Deutsche Lebensversicherer-Stille Reserven adee

Niedrige Zinsen waren jahrelang das Problem der Lebensversicherer. Die Solvenzquoten waren gefallen, die Zinsreserven kaum noch finanzierbar. Jetzt schaffen höhere Zinsen und Inflationsraten von teilweise über zehn Prozent andere Probleme. Die Sorge um Zinsreserve und Garantien schwinden, dafür aber entsteht eine negative Realverzinsung.

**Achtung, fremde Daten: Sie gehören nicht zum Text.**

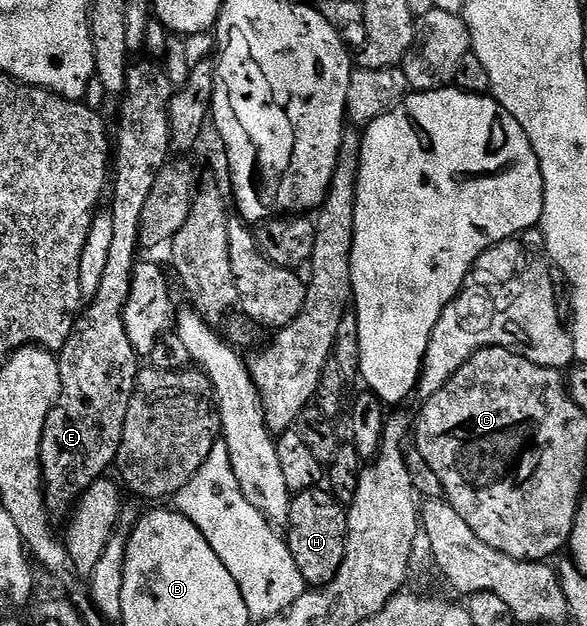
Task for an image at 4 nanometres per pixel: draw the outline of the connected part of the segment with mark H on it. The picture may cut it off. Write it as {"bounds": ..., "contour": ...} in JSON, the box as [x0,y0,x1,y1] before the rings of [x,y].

Wer 1000 € bei vier Prozent Zinsen und zehn Prozent Inflation einzahlt, hat am Jahresschluss effektiv 945 € Kaufkraft. Auf einmal ist es für die Lebensversicherer schwierig, gegenüber dem Kunden Argumente für die Fortsetzung bestehender oder den Abschluss neuer Vorsorgepolicen zu finden. Hinzu kommt, dass die Versicherungen einen Großteil ihrer Einlagen in festverzinslichen langlaufenden Papieren angelegt haben, sodass sie ihren Kunden keine den Banken vergleichbare Renditen anbieten können.

Die gute Nachricht ist, dass die Solvenzquoten nicht mehr kritisch sind. Die Abnahme der Anzahl von kritischen Solvenzquote zeugt von einer Entspannung. Auch wichtige andere Kennzahlen, wie die erwarteten Gewinne aus zukünftigen Prämien oder der Diversifikationsgrad verbessern sich.

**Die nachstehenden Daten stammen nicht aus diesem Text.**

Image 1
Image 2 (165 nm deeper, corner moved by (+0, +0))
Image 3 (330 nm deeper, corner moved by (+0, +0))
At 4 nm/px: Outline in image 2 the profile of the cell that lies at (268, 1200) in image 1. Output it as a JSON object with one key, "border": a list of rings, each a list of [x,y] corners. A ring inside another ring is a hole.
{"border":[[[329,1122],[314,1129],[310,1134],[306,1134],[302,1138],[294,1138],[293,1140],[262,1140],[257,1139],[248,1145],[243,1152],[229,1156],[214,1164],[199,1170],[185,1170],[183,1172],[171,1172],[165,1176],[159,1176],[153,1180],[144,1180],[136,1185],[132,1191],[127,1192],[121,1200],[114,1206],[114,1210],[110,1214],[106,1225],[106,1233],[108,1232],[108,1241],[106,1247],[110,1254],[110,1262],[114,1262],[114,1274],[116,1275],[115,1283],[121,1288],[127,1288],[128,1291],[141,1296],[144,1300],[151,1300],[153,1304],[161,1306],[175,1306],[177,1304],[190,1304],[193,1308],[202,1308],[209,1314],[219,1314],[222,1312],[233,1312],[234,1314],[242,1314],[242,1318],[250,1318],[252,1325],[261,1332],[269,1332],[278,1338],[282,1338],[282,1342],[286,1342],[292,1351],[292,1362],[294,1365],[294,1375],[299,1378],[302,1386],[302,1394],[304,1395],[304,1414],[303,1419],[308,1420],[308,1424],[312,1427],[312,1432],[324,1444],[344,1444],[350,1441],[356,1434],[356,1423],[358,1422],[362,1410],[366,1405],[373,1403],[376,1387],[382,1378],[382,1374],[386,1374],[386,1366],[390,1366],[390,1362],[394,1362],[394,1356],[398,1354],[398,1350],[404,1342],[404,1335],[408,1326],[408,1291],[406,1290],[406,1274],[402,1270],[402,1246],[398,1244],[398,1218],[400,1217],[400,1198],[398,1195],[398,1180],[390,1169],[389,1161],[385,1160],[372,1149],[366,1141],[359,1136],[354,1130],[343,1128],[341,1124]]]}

Um ihre Kunden halten zu können, sollten die Versicherer zum einen herausstellen, dass das Geld bei ihnen sicher und gegebenenfalls nach ESG-Kriterien angelegt ist. Diese gute Gefühl kann dabei helfen, die aktuell negative Realverzinsung in Kauf zu nehmen, die sich eventuell auch bald wieder korrigiert. Auch sollten die Assekuranzen ihr Investmentportefolio stärker in Richtung Sachwerte wie Immobilien führen. So können sie gegenüber den Kunden betonen, dass sie etwas für den Inflationsausgleich tun und die Negativverzinsung in Grenzen halten.

Nachhaltigkeit kommt nicht bei allen an

Seit dem 2. August 2020 müssen alle Versicherungsvermittler und -makler den Kunden fragen, ob Nachhaltigkeitsaspekte beim Abschluss eines Altersvorsorgeprodukts wichtig seien oder nicht. Eine gute Anleitung hierfür ist der Fragebogen nach DIN-Norm 77230, der nach den Anforderungen der Offenlegungs- und Taxonomieverordnung konzipiert ist.

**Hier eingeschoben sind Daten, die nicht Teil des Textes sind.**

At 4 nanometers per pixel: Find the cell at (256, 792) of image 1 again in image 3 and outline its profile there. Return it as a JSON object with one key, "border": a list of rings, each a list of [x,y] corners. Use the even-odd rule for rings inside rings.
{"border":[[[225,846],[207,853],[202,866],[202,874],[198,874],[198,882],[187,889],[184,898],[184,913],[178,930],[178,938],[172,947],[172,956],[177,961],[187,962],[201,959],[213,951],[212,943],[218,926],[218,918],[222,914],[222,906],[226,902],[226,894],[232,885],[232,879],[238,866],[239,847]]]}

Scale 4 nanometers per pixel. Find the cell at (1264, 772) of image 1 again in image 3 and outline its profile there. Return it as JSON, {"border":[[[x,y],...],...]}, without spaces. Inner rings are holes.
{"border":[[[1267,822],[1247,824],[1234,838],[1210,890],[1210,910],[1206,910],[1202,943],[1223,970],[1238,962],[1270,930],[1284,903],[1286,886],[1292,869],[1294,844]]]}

Beunruhigend sind Berichte aus dem Markt (unter anderem laut einer Umfrage des Verbandes der Versicherungskaufleute), dass drei Viertel der Vermittler die gesetzlichen Anforderungen nicht umsetzen. Sie fragen den Kunden erst gar nicht. Anscheinend gibt es unter Vermittlern einen gewissen Widerstand. Hier sollten die Versicherer Überzeugungsarbeit leisten. Denn die Finanzwirtschaft ist der beste Hebel, mit dem man die Realwirtschaft wirklich zu einem kurzfristigen Umdenken bewegen kann. Wer Nachhaltigkeit auf die leichte Schulter nimmt, sollte dann auch mit höheren Kosten bei der Kapitalbeschaffung oder beim Einkauf von Versicherungsschutz bestraft werden. Diejenigen, die sich stark bemühen, sollten belohnt werden.